Francois has fully answered the question about the formulas phi(x) that PA proves to define a finite set, and I agree completely with what he said.
It is also natural, however, to consider which formulas phi(x) define a finite set in the standard model of arithmetic.
Here, the situation is even worse. The set of (codes for) formulas phi(x) that define a finite set in the standard model is not decidable, not enumerable, not co-enumerable, not computable from the halting problem nor computable even from finitely many iterations of the halting problem. This set is not definable by any arithmetic formula. To see this, suppose that it were. Suppose there were a formula F, such that F('phi(x)') was true iff phi(x) defined a finite set.
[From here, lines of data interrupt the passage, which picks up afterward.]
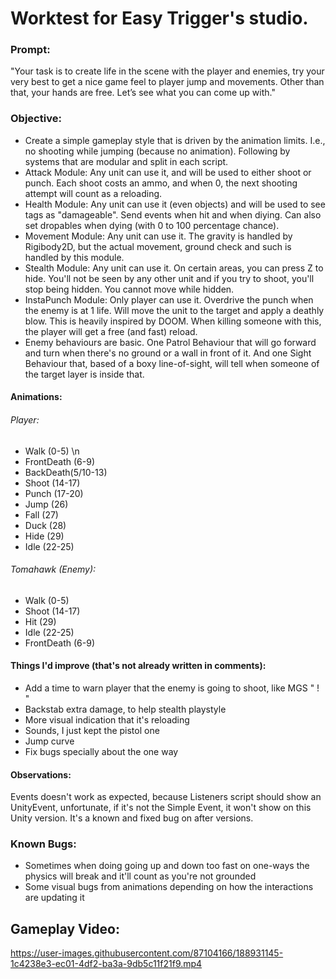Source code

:# Worktest for Easy Trigger's studio.

### Prompt: 
"Your task is to create life in the scene with the player and enemies, try your very best to get a nice game feel to player jump and movements. Other than that, your hands are free. Let’s see what you can come up with."

### Objective: 
- Create a simple gameplay style that is driven by the animation limits. I.e., no shooting while jumping (because no animation). Following by systems that are modular and split in each script.
- Attack Module: Any unit can use it, and will be used to either shoot or punch. Each shoot costs an ammo, and when 0, the next shooting attempt will count as a reloading.
- Health Module: Any unit can use it (even objects) and will be used to see tags as "damageable". Send events when hit and when diying. Can also set dropables when dying (with 0 to 100 percentage chance).
- Movement Module: Any unit can use it. The gravity is handled by Rigibody2D, but the actual movement, ground check and such is handled by this module.
- Stealth Module: Any unit can use it. On certain areas, you can press Z to hide. You'll not be seen by any other unit and if you try to shoot, you'll stop being hidden. You cannot move while hidden.
- InstaPunch Module: Only player can use it. Overdrive the punch when the enemy is at 1 life. Will move the unit to the target and apply a deathly blow. This is heavily inspired by DOOM. When killing someone with this, the player will get a free (and fast) reload.
- Enemy behaviours are basic. One Patrol Behaviour that will go forward and turn when there's no ground or a wall in front of it. And one Sight Behaviour that, based of a boxy line-of-sight, will tell when someone of the target layer is inside that.

#### Animations:
###### Player:
- Walk (0-5) \n
- FrontDeath (6-9)
- BackDeath(5/10-13)
- Shoot (14-17)
- Punch (17-20)
- Jump (26)
- Fall (27)
- Duck (28)
- Hide (29)
- Idle (22-25)

###### Tomahawk (Enemy):
- Walk (0-5)
- Shoot (14-17)
- Hit (29)
- Idle (22-25)
- FrontDeath (6-9)

#### Things I'd improve (that's not already written in comments):
- Add a time to warn player that the enemy is going to shoot, like MGS " ! "
- Backstab extra damage, to help stealth playstyle
- More visual indication that it's reloading
- Sounds, I just kept the pistol one
- Jump curve
- Fix bugs specially about the one way 

#### Observations:
Events doesn't work as expected, because Listeners script should show an UnityEvent, unfortunate, if it's not the Simple Event, it won't show on this Unity version. It's a known and fixed bug on after versions.

### Known Bugs:
- Sometimes when doing going up and down too fast on one-ways the physics will break and it'll count as you're not grounded
- Some visual bugs from animations depending on how the interactions are updating it 

## Gameplay Video:

https://user-images.githubusercontent.com/87104166/188931145-1c4238e3-ec01-4df2-ba3a-9db5c11f21f9.mp4



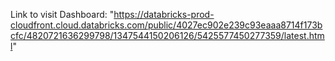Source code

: Link to visit Dashboard: "https://databricks-prod-cloudfront.cloud.databricks.com/public/4027ec902e239c93eaaa8714f173bcfc/4820721636299798/1347544150206126/5425577450277359/latest.html"
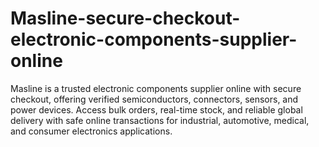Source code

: # Masline-secure-checkout-electronic-components-supplier-online
Masline is a trusted electronic components supplier online with secure checkout, offering verified semiconductors, connectors, sensors, and power devices. Access bulk orders, real-time stock, and reliable global delivery with safe online transactions for industrial, automotive, medical, and consumer electronics applications.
Note that as a special case, when phi(x) is a sentence whose truth does not depend on x, then the set { n | phi(n) is true in N } is either everything or empty, depending on whether the sentence is true or false in N, the standard model. Thus, for a sentence phi, the formula ¬F('phi') is true if and only if phi is true.
Thus, F provides a definable truth predicate, but this is exactly ruled out by Tarski's theorem on the non-definability of truth. The proof of this is to use the fixed-point lemma to find a sentence psi such that PA proves (F('psi') iff psi). Thus, psi asserts "I am not true", and this easily gives a contradiction.